BEGIN SUPPLIED ENTRIES

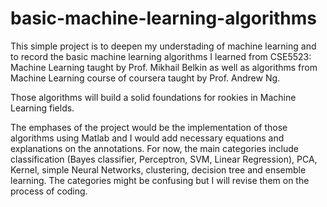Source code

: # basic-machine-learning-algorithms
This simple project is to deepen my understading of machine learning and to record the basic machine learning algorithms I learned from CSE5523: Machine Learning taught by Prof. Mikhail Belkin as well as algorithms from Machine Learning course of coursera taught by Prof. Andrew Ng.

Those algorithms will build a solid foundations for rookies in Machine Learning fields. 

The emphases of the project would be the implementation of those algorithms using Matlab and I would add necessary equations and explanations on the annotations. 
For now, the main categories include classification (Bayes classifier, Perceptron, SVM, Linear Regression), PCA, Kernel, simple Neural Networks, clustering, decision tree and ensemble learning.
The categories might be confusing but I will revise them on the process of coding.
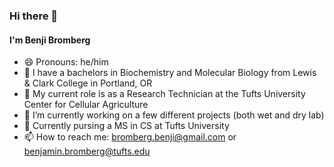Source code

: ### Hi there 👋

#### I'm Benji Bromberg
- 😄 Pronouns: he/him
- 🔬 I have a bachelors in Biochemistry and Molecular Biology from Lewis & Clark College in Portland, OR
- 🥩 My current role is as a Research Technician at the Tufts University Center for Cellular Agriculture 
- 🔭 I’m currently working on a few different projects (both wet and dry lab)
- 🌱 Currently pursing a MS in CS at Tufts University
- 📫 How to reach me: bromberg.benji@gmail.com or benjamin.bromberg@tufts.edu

END SUPPLIED ENTRIES
BEGIN SUPPLIED ENTRIES

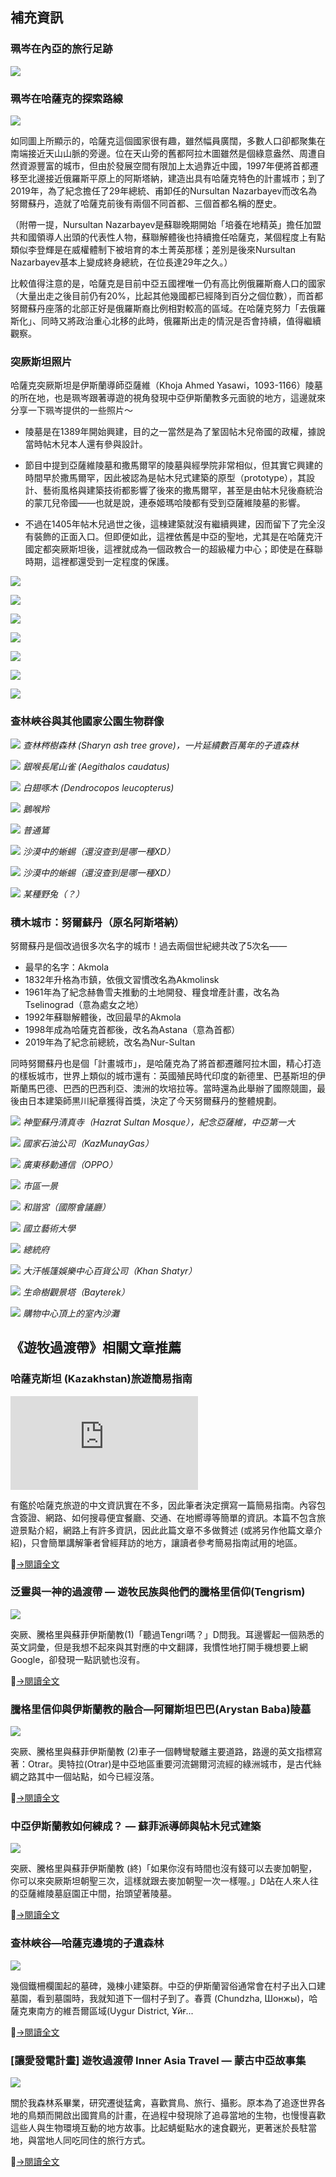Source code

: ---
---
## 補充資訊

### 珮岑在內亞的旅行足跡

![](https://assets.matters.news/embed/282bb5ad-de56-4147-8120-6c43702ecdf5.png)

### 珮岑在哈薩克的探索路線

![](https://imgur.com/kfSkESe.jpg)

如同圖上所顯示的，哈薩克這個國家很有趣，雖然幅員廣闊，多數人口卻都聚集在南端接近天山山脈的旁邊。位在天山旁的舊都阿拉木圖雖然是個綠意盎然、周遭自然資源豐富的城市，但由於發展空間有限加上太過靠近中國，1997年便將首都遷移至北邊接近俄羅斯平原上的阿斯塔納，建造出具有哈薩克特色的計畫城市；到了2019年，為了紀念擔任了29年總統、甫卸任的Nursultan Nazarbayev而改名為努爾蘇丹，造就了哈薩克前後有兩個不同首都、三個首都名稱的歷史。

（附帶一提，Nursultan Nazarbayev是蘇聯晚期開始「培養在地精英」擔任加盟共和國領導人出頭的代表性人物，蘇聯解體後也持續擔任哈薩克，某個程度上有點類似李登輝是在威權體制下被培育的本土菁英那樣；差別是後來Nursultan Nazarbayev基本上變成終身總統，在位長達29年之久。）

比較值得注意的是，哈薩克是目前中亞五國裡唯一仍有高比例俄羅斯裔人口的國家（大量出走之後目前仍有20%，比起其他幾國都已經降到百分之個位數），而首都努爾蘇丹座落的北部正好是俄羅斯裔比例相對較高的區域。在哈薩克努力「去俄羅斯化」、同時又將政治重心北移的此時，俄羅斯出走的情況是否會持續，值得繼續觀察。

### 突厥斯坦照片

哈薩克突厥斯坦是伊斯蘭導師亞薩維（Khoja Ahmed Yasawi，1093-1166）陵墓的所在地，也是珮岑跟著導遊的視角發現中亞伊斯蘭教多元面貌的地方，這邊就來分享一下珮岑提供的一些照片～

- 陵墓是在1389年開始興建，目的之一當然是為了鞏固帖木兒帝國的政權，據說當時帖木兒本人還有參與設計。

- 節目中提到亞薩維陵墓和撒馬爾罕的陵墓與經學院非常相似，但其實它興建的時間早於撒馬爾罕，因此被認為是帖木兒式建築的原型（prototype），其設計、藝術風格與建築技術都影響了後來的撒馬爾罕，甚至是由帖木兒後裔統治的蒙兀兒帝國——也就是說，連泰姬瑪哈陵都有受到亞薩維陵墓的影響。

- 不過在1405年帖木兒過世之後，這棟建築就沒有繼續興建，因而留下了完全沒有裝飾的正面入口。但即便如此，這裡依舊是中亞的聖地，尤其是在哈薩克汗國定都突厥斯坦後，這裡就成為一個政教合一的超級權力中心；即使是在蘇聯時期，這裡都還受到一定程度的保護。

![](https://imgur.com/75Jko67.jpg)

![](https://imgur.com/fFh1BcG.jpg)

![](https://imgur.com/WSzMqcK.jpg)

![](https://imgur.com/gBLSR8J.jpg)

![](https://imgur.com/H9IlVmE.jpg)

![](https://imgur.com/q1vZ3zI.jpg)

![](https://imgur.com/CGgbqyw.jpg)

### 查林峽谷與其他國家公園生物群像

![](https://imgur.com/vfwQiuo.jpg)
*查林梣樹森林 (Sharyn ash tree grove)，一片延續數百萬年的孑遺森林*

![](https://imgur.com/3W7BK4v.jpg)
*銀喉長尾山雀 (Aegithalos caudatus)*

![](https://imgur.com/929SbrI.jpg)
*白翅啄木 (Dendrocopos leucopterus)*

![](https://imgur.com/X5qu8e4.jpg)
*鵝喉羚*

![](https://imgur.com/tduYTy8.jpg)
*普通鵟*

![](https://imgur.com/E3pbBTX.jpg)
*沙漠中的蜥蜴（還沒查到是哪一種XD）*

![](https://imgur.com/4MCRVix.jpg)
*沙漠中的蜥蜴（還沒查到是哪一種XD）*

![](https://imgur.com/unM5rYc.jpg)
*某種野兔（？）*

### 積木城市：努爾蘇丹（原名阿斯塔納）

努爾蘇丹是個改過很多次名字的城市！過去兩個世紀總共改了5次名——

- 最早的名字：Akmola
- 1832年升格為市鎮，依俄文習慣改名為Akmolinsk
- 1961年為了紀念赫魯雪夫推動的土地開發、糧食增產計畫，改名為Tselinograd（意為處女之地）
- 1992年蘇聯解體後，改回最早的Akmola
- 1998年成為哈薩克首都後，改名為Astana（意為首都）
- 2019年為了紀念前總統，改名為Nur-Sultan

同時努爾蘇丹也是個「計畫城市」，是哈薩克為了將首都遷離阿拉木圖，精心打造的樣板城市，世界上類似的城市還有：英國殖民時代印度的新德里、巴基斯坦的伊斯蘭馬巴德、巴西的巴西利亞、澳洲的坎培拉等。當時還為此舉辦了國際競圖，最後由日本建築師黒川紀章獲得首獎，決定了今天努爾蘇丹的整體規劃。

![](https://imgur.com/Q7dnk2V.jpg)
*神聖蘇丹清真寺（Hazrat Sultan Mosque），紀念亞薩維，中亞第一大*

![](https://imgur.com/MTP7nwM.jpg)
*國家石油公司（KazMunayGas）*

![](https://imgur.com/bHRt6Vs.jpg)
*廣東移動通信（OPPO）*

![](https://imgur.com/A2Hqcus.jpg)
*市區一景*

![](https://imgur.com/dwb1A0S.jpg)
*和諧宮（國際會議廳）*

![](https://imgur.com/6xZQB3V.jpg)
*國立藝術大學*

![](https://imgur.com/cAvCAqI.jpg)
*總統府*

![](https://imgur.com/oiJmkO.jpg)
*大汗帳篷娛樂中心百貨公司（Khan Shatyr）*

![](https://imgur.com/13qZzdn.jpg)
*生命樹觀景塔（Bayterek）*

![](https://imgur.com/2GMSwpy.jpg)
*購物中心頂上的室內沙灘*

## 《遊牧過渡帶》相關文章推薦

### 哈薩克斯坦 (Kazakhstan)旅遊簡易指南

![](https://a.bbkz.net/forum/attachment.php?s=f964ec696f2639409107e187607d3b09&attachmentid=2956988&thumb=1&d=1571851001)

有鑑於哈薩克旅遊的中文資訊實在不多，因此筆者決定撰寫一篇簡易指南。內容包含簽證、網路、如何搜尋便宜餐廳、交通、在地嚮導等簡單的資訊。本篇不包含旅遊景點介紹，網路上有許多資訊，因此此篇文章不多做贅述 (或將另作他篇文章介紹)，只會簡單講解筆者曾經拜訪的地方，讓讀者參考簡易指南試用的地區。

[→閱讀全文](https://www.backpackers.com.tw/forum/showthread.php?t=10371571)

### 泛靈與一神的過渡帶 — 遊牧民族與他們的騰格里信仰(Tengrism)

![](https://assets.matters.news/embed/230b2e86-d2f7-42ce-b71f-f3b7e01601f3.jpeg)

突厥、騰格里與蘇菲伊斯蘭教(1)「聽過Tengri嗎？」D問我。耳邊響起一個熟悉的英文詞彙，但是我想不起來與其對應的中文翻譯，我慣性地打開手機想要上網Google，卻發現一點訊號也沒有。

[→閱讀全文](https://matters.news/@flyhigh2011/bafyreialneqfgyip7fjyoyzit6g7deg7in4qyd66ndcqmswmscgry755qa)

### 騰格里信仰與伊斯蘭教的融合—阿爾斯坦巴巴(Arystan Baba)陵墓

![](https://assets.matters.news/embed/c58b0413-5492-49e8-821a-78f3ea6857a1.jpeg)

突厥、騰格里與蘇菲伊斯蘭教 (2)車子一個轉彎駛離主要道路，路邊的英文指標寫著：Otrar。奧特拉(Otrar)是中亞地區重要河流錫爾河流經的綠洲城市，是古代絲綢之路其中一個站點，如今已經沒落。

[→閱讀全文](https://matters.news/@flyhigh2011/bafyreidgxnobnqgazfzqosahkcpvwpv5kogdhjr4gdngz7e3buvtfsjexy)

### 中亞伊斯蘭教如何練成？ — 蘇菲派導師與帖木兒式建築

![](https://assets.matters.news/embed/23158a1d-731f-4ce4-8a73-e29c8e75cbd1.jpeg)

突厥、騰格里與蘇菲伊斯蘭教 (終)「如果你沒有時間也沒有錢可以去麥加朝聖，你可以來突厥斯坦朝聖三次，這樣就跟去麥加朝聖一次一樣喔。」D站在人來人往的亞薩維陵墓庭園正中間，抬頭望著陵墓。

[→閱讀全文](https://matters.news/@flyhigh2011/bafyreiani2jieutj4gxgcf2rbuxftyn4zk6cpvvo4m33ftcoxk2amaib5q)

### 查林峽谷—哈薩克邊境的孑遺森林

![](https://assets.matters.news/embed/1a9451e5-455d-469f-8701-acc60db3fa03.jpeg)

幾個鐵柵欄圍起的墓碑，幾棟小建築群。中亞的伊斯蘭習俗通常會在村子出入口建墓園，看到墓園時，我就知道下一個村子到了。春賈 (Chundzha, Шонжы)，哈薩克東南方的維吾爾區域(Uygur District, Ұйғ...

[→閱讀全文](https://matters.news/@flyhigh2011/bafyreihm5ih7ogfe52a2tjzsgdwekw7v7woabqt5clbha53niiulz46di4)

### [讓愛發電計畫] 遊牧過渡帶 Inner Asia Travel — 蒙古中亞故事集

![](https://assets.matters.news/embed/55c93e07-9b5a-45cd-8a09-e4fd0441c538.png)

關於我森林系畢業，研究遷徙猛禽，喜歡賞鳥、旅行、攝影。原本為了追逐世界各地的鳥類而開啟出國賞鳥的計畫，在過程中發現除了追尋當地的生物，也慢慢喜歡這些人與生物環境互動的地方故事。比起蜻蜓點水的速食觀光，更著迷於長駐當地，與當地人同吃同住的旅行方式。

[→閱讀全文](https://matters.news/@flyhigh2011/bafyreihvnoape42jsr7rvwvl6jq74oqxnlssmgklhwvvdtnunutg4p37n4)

END SUPPLIED ENTRIES

HOW TO COMPLETE THIS TASK —
Counting only the lines that include "will", state how many there are in the entries, and nothing else.

SOLUTION —
2